Descubrí una combinación de hamburguesería y pizzería en que, como yo era americana, accedieron a venderme un par de kilos de aquel extraño queso iraní que parecía
mozzarella
, el queso blanco italiano. Usándolo, podía crear una imitación bastante buena de una pizza al estilo americano. El dueño de aquella tienda, Pol Pizza Shop, me dijo que me vendería el queso cuando quisiera… pero sólo a mí. Era la primera vez que mi nacionalidad representaba una ventaja para mí.

En estas primeras excursiones, Moody venía conmigo, vigilándome estrechamente, pero yo estaba encantada al notar signos de aburrimiento en él.

En una ocasión, permitió que Nasserine me llevara a comprar hilo para hacer un suéter a Mahtob. Anduvimos toda la mañana buscando agujas de hacer media, sin éxito. «Hay que tener suerte para encontrarlas —me dijo Nasserine—. Pero no tengo inconveniente en que uses las mías».

Poco a poco, sin ansiedad, fui induciendo en Moody la idea que era pesado e inútil acompañar a una mujer a sus recados. Así, me aseguraba de que siempre me faltara algún ingrediente necesario o algún utensilio, justo cuando me disponía a hacer la cena. «Necesito unas pocas judías ahora mismo», decía. O queso, o pan, o incluso catchup, que a los iraníes les encanta.

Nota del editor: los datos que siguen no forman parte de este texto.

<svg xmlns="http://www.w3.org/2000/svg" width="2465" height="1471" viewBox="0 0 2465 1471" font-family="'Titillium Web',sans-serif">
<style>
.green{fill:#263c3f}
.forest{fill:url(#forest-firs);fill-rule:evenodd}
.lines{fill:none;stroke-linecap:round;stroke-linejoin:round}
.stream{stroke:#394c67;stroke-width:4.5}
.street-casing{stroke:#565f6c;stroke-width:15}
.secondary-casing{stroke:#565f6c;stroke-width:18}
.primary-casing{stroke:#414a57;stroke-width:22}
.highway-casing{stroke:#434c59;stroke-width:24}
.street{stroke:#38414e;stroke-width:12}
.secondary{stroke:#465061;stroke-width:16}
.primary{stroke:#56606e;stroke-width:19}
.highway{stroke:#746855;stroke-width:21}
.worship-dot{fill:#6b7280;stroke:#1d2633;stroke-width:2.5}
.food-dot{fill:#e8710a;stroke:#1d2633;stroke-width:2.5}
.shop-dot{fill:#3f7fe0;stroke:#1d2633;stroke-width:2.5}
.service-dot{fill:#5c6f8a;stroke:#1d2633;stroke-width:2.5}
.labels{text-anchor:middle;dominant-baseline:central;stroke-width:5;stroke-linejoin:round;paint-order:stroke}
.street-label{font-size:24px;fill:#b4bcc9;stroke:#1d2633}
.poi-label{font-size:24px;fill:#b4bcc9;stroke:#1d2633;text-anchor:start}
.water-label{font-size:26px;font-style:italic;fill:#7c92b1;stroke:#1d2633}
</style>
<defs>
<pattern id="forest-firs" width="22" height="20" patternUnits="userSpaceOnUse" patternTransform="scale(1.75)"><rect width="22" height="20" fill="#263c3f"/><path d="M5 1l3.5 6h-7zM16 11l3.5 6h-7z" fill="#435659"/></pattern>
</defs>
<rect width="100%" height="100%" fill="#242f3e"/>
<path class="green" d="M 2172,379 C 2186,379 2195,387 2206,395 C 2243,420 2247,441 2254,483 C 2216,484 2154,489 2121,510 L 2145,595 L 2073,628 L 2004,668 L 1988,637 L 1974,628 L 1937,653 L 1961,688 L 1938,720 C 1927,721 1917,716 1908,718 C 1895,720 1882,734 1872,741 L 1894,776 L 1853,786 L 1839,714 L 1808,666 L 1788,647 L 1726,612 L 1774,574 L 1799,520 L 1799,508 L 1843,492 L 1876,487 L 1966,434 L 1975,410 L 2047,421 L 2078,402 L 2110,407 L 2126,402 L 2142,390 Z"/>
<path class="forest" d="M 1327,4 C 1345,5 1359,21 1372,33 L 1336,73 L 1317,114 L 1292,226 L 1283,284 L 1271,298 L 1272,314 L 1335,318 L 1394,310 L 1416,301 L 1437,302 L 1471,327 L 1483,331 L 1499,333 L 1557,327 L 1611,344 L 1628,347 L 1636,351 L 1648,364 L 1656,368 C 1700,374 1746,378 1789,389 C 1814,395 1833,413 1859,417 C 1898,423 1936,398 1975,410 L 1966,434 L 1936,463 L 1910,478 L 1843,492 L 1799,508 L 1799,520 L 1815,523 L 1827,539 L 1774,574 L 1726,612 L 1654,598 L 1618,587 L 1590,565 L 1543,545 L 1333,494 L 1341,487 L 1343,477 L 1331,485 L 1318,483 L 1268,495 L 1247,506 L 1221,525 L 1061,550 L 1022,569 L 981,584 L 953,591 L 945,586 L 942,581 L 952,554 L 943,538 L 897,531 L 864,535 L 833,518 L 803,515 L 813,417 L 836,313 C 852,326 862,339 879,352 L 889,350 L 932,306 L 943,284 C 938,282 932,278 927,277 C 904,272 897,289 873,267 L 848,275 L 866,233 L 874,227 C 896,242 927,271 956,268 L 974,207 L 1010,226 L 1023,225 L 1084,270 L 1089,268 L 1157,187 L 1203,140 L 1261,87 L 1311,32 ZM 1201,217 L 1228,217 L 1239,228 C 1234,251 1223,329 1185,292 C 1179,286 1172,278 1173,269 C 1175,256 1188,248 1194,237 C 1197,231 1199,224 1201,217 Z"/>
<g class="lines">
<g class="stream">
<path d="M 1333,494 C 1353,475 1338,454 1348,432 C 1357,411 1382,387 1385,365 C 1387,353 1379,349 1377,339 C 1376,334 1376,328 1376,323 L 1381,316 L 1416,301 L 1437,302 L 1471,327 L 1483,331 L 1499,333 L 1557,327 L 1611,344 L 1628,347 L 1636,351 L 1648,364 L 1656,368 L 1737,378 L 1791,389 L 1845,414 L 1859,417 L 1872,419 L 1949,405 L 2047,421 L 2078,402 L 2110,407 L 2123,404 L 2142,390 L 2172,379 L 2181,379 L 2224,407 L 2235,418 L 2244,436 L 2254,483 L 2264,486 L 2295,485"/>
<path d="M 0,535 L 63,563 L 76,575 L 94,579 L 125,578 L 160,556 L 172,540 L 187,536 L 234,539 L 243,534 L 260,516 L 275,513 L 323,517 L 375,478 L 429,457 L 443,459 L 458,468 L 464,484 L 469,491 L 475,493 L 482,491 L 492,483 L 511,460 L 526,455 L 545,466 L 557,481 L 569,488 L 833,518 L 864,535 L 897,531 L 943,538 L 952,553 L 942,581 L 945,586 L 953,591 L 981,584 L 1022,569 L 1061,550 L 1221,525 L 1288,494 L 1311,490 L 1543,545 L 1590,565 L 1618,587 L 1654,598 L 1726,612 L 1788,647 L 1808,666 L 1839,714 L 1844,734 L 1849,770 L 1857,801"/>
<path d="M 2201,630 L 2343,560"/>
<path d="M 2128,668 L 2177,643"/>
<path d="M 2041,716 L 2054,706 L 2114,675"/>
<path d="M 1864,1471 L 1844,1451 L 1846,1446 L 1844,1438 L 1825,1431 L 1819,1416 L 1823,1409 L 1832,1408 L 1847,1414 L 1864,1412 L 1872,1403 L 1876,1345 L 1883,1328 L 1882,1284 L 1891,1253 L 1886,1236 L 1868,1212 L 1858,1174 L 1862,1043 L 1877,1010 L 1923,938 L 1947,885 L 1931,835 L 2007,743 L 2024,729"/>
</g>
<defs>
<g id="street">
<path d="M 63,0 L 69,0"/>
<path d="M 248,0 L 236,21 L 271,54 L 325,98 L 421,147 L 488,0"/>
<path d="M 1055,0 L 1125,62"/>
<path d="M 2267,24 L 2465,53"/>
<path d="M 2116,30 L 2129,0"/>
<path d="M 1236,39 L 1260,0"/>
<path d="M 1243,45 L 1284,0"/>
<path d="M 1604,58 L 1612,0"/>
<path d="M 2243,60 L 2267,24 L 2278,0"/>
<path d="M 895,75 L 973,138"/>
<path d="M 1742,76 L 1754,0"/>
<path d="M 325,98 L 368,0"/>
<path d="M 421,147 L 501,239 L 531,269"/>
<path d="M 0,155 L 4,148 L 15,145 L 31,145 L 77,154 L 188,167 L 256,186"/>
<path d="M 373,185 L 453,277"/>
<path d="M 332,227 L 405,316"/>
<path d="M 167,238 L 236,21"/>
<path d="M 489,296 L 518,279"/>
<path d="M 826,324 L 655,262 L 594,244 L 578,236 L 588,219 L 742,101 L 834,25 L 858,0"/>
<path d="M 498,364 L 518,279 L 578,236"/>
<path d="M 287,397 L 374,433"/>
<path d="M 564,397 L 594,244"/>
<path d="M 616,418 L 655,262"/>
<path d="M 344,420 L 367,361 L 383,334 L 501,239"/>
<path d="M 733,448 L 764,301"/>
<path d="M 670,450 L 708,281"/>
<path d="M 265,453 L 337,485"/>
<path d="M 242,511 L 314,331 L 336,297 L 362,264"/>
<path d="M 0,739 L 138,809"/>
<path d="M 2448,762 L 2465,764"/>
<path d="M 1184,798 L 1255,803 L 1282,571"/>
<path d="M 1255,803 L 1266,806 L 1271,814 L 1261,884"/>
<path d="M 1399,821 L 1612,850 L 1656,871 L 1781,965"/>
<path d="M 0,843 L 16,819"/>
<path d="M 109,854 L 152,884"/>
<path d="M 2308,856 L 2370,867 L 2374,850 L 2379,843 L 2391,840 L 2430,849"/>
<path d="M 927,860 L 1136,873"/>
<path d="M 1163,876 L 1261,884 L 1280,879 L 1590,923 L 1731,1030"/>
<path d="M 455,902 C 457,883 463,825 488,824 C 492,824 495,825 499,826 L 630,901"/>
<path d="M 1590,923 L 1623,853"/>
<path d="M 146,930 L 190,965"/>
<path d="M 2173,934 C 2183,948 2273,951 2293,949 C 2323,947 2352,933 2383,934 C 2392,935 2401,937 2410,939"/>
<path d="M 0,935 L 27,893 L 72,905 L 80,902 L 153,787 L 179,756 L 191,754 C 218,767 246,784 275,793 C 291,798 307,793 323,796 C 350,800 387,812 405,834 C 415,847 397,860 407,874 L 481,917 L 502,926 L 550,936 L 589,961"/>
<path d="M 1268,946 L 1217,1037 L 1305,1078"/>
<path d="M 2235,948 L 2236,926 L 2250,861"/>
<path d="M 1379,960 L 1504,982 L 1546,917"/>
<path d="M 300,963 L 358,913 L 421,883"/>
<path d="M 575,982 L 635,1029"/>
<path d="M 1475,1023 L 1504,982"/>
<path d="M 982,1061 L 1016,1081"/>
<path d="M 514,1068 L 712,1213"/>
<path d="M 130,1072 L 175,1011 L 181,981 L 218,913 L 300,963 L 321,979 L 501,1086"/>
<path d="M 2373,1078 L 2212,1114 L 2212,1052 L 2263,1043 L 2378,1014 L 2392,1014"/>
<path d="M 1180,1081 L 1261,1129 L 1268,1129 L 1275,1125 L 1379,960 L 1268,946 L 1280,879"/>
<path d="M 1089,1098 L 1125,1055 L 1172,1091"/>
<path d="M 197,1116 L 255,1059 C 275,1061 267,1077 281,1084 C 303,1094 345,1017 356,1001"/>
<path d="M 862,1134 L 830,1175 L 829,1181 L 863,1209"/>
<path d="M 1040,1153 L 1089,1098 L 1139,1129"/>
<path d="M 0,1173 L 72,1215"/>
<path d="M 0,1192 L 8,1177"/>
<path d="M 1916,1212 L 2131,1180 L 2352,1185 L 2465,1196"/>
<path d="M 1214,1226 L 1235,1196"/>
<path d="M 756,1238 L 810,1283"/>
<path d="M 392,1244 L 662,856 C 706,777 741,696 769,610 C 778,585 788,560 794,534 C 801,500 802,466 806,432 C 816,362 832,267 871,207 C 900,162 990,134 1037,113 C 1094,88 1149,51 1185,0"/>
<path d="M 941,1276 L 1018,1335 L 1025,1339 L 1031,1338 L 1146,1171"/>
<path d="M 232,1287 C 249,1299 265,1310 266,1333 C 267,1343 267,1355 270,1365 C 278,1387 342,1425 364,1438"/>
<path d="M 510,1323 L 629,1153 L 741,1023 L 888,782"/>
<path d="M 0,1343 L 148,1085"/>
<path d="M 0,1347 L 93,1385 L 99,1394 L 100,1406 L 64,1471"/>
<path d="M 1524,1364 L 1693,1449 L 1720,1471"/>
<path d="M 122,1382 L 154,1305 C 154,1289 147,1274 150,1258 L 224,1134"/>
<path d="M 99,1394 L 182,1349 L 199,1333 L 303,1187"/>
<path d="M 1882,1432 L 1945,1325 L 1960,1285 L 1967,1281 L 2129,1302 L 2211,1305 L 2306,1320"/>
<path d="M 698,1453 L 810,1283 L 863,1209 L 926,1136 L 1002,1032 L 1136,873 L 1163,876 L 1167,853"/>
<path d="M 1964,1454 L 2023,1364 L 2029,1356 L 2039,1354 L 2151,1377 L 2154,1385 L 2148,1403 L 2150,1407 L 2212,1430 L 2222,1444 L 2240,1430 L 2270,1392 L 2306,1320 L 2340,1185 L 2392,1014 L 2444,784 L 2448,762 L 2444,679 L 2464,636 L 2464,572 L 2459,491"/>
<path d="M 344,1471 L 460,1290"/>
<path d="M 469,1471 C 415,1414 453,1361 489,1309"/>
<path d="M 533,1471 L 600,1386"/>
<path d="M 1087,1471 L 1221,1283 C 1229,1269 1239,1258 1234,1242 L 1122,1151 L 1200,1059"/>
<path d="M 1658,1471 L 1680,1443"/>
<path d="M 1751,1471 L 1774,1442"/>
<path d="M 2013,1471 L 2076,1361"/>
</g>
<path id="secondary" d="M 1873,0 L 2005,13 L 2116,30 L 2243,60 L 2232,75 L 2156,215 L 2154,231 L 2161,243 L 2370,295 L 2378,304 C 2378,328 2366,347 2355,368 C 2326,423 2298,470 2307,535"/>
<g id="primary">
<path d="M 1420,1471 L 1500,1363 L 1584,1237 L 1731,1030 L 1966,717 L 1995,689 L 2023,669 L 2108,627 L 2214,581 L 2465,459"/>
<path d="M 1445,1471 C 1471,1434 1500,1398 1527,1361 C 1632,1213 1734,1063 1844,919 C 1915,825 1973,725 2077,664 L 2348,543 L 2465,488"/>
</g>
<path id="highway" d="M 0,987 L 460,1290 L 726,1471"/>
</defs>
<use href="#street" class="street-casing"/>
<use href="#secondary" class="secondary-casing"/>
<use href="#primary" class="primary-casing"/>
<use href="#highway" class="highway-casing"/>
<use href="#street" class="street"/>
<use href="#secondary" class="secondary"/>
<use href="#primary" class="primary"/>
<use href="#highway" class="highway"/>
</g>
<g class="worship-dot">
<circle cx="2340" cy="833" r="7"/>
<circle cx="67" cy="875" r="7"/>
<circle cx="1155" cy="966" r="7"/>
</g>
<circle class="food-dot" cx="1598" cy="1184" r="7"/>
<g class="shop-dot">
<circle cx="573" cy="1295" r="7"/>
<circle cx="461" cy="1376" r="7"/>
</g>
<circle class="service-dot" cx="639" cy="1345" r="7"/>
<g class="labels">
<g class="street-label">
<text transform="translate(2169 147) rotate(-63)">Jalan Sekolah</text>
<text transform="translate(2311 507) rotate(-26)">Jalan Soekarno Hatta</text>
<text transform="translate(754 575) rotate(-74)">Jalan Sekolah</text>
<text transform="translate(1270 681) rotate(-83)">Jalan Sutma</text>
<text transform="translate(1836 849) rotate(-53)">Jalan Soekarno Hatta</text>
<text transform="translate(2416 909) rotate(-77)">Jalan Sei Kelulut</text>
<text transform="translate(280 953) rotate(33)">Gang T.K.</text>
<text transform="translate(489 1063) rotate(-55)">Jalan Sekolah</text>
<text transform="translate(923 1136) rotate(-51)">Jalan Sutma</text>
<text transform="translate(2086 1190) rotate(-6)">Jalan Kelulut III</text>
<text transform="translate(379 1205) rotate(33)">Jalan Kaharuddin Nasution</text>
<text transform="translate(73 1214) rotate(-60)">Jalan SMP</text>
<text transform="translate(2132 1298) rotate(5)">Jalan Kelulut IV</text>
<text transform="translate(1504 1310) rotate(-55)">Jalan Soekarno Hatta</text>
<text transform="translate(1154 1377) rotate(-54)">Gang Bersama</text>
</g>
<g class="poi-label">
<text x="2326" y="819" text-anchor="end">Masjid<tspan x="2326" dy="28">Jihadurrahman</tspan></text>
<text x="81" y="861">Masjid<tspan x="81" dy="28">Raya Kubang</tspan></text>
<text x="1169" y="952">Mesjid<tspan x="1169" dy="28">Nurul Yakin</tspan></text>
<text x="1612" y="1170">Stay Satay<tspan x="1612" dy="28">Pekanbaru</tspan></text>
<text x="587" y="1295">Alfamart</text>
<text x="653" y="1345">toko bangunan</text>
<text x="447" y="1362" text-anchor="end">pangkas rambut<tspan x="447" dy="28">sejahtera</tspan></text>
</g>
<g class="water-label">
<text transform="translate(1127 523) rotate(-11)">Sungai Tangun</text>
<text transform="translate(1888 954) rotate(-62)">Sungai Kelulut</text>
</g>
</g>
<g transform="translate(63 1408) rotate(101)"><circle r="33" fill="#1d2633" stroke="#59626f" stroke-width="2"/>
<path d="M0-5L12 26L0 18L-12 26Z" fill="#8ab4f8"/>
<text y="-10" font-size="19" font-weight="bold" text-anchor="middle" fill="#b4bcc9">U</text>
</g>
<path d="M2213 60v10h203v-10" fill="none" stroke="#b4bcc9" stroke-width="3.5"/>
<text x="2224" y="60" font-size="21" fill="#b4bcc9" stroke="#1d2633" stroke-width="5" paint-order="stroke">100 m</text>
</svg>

Durante unos días, por alguna razón desconocida, Moody estuvo más hosco e inquietante que de costumbre, pero debía de suponer que me tenía efectivamente acorralada. Un día evidentemente preocupado por sus propios asuntos, se quejó de que no tenía tiempo de acompañarme al mercado. «Ve tú misma al recado», me dijo. Esto, sin embargo, suscitaba otro problema. Él no deseaba que yo tuviera dinero propio, porque el dinero proporcionaba al menos una libertad limitada (aún no sabía nada de mi tesoro privado). De modo que impartió sus instrucciones: «Primero, ve a averiguar el precio. Luego vuelve, y te daré el dinero para que yayas a buscarlo».

Era una tarea difícil, pero estaba dispuesta a efectuarla. Todas las mercancías eran vendidas por kilos, y el sistema de medidas era para mí tan inescrutable como el parsi. Al principio tomé lápiz y papel e hice que el dependiente me escribiera el precio. Poco a poco fui aprendiendo a leer los números persas.